+++ Text +++

Time (GMT +00) 12:45 14:15
Hero image description: Road Network Development Investment Program in Afghanistan Image credit:Asian Development Bank Image license:CC-BY-NC-ND


Alex Thier @Thieristan - Executive Director, Overseas Development Institute


Dr. Nematullah Bizhan @Nematbizhan - Research Fellow, Blavatnik School of Government, Oxford University and former Director General of Budget, Ministry of Finance, Afghanistan

Pablo Yanguas @PabloYanguas - Research Fellow, Effective States and Inclusive Development (ESID) research centre, University of Manchester

Ashley Jackson @a_a_jackson - Research Associate, Overseas Development Institute


“How can it be that, after the US appropriated more than $100 billion in aid to Afghanistan, its government remains fragile and the country insecure?”1

Supporting so called ‘fragile states’ to build capacity and exit fragility is one of the most pressing challenges for the world today. Soon most of the world’s poorest people will be left behind in countries affected by conflict. In response, the share of aid to fragile states is growing. But is more aid the right answer?

This event explores the case of Afghanistan. While western economies built states and the social contract around tax, modern Afghanistan has been built around aid. Although intended to support effective state-building, the way aid has been delivered has arguably distorted the state and stunted the longer-term development of a social contract: a ‘paradoxical outcome’.2

This event, which forms part of a series of discussions on ‘new directions in public finance’, explores how external actors can effectively support state-building in fragile states. Drawing on Dr Nematullah Bizhan’s personal experience and extensive research, it discusses how future progress in conflict or post-conflict states requires a fundamental re-think of the way aid can support rather than hinder state building, and considers the crucial role of revenue and taxation.

Networking lunch will be served from 12:00 for those attending in person. The public event will run from 12:45-14:15.

1/ Quote from S. Frederick Starr in his review of ‘Aid Paradoxes in Afghanistan’.2/ Bizhan, 2017 'Aid Paradoxes in Afghanistan: Building and Undermining the State'


Alex Thier is the Executive Director of the Overseas Development Institute (ODI). Prior to joining ODI in January 2017, he was a senior official at the US Agency for International Development (USAID) and founder of Triple Helix, a US-based consultancy firm which he founded to increase access to off-grid, renewable energy in Africa and Asia. In his role as Chief of Policy, Planning, and Learning at USAID, he represented the US in key international development fora, including on Financing for Development and the Sustainable Development Goals. As Assistant to the Administrator for Afghanistan and Pakistan Affairs, he managed USAID’s multibillion dollar assistance programme, and more than 1000 staff in Washington, Afghanistan, Pakistan and the region. Alex also played a leadership role in the creation of several major international initiatives, including the Vision to End Extreme Poverty, the Sustainable Development Investment Partnership, the Addis Tax Initiative, the Global Partnership for Effective Development Cooperation, and the first ever US–China agreement on global development cooperation.

+++

*Tasks and exercises*.
(1) Copy word for word the part of the Afghanistan aid event text starting at "Pablo Yanguas @PabloYanguas - Research Fellow, Effective" and ending at "the right answer?".
(2) Write the next part of the Afghanistan aid event text, picking up after its last sentence.
The rows that come next aren't needed for anything here.

+++ Provided data +++

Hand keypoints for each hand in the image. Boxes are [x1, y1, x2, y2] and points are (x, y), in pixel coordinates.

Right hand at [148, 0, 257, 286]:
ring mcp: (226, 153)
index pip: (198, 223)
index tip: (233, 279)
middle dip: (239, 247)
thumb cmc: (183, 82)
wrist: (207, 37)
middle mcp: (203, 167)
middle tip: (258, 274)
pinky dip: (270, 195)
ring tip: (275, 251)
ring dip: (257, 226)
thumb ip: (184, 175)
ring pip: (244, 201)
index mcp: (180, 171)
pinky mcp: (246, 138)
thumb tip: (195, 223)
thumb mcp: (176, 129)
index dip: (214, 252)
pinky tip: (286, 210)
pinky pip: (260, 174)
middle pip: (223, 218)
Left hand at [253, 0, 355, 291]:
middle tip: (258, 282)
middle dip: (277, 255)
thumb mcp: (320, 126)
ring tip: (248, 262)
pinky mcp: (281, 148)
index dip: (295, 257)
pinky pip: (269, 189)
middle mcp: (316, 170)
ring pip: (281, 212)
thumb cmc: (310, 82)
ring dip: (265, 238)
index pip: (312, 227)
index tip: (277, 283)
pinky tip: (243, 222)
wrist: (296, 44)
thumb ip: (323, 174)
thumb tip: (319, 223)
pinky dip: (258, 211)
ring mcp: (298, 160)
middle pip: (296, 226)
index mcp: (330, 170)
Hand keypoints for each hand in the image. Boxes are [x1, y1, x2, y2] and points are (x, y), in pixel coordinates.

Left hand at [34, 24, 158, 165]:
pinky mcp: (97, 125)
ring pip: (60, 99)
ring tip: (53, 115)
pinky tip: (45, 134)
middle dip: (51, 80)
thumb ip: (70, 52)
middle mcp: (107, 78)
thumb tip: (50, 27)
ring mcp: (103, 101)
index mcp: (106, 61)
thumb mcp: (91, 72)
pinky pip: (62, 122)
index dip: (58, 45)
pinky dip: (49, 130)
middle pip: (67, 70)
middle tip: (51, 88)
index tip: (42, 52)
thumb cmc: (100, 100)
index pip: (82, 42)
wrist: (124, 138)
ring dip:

+++

*Task-by-task answers*.
(1)
Pablo Yanguas @PabloYanguas - Research Fellow, Effective States and Inclusive Development (ESID) research centre, University of Manchester

Ashley Jackson @a_a_jackson - Research Associate, Overseas Development Institute


“How can it be that, after the US appropriated more than $100 billion in aid to Afghanistan, its government remains fragile and the country insecure?”1

Supporting so called ‘fragile states’ to build capacity and exit fragility is one of the most pressing challenges for the world today. Soon most of the world’s poorest people will be left behind in countries affected by conflict. In response, the share of aid to fragile states is growing. But is more aid the right answer?

(2)
Dr. Nematullah Bizhan is a Research Fellow at the Oxford University’s Blavatnik School of Government where he studies the role of identities and networks in establishing state legitimacy and effectiveness in fragile and conflict-affected societies. He is also working with the Commission on State Fragility, Growth and Development, a joint initiative of the Oxford University’s Blavatnik School of Government and the London School of Economics (LSE). Nematullah is also a Senior Research Associate with Oxford University's Global Economic Governance Program, a Visiting Fellow at Australian National University's Crawford School of Public Policy and the Asia-Pacific College of Diplomacy. He has served as Afghanistan’s Youth Deputy Minister; Founding Director General for Policy and Monitoring of Afghanistan National Development Strategy; head of the Secretariat for the Joint Coordination and Monitoring Board; and Director General of Budget at the Ministry of Finance.

Dr. Pablo Yanguas is Research Fellow at the Effective States and Inclusive Development (ESID) research centre at the University of Manchester, where he leads research on public sector reform and political-economy analysis. He is also currently working as PEA and Research Adviser to DFID’s Strengthening Action Against Corruption (STAAC) Programme in Ghana.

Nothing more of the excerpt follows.